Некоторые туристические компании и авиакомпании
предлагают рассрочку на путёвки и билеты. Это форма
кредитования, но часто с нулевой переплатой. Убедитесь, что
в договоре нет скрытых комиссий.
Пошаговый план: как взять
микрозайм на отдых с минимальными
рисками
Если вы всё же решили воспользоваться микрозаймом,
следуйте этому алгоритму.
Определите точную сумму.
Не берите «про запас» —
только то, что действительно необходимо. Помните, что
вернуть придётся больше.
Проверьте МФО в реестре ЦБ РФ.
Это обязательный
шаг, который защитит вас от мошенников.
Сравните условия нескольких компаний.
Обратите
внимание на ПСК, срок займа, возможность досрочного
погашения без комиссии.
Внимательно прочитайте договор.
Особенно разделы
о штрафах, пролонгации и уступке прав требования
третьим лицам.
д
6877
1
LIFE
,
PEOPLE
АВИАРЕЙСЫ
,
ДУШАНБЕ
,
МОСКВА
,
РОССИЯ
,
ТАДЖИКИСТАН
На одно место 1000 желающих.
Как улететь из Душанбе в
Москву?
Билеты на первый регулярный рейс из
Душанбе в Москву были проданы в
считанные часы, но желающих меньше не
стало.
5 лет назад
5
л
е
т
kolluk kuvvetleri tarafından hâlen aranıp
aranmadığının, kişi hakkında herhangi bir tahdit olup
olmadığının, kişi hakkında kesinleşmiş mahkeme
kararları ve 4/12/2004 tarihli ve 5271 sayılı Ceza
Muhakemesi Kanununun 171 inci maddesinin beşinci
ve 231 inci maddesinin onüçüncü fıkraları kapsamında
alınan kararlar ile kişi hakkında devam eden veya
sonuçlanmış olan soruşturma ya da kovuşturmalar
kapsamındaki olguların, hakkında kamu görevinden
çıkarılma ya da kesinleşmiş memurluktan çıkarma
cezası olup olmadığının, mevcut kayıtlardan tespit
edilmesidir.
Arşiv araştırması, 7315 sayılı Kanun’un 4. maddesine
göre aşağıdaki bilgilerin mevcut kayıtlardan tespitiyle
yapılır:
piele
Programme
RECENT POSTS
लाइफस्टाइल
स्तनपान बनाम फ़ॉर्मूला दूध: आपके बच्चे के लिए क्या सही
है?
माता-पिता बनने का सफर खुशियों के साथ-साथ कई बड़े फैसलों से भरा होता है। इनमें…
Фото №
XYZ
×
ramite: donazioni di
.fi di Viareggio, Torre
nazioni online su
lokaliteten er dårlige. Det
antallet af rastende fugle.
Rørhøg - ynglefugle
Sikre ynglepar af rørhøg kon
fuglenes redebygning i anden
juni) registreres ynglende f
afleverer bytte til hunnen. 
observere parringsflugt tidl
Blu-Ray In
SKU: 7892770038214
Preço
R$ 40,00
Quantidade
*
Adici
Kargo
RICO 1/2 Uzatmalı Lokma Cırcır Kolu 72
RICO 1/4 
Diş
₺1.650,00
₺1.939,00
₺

▶ What you should do: Go through the material above and output exactly the lines from the one containing "Особенно разделы" through the one containing "aranmadığının, kişi hakkında".

▶ Task solution:
Особенно разделы
о штрафах, пролонгации и уступке прав требования
третьим лицам.
д
6877
1
LIFE
,
PEOPLE
АВИАРЕЙСЫ
,
ДУШАНБЕ
,
МОСКВА
,
РОССИЯ
,
ТАДЖИКИСТАН
На одно место 1000 желающих.
Как улететь из Душанбе в
Москву?
Билеты на первый регулярный рейс из
Душанбе в Москву были проданы в
считанные часы, но желающих меньше не
стало.
5 лет назад
5
л
е
т
kolluk kuvvetleri tarafından hâlen aranıp
aranmadığının, kişi hakkında herhangi bir tahdit olup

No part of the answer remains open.